===== DATASET ENTRIES

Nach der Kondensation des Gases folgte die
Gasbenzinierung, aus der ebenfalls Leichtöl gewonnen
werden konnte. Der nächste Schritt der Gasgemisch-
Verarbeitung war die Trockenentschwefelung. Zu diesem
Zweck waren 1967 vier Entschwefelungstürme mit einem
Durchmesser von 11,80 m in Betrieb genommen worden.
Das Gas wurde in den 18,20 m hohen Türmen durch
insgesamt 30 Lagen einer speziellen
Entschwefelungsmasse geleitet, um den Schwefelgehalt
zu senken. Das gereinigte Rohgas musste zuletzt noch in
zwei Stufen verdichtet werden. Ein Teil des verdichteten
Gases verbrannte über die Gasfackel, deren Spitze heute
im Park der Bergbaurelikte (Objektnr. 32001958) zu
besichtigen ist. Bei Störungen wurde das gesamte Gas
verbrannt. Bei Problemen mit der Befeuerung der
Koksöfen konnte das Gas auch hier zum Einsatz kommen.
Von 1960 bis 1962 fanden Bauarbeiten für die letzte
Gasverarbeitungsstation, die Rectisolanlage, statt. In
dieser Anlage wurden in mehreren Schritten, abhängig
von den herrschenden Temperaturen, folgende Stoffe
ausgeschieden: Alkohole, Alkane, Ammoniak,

==========
===== DATASET ENTRIES

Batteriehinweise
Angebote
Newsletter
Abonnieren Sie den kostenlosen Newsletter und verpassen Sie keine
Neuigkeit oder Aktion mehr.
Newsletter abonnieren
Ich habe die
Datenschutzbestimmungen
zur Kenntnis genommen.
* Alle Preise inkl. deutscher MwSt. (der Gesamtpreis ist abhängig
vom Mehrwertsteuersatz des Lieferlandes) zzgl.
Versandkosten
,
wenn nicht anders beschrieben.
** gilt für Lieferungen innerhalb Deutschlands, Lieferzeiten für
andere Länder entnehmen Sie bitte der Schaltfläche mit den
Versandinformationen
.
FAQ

==========
===== DATASET ENTRIES

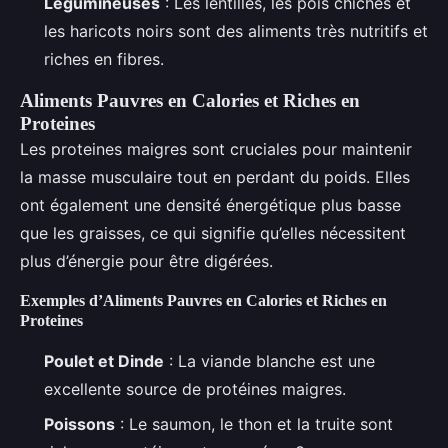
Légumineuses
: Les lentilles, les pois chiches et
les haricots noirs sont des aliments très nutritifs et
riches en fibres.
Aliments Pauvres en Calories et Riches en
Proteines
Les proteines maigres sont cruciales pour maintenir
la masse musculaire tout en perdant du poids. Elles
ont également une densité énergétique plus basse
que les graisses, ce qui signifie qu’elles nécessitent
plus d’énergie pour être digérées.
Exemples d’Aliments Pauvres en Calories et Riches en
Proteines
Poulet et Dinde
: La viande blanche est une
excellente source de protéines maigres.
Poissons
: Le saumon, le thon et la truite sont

==========

Please make an exact copy of the lines above from the line with "Entschwefelungsmasse geleitet, um" through the line with "Koksöfen konnte das", both ends included.

TASK SOLUTION:
Entschwefelungsmasse geleitet, um den Schwefelgehalt
zu senken. Das gereinigte Rohgas musste zuletzt noch in
zwei Stufen verdichtet werden. Ein Teil des verdichteten
Gases verbrannte über die Gasfackel, deren Spitze heute
im Park der Bergbaurelikte (Objektnr. 32001958) zu
besichtigen ist. Bei Störungen wurde das gesamte Gas
verbrannt. Bei Problemen mit der Befeuerung der
Koksöfen konnte das Gas auch hier zum Einsatz kommen.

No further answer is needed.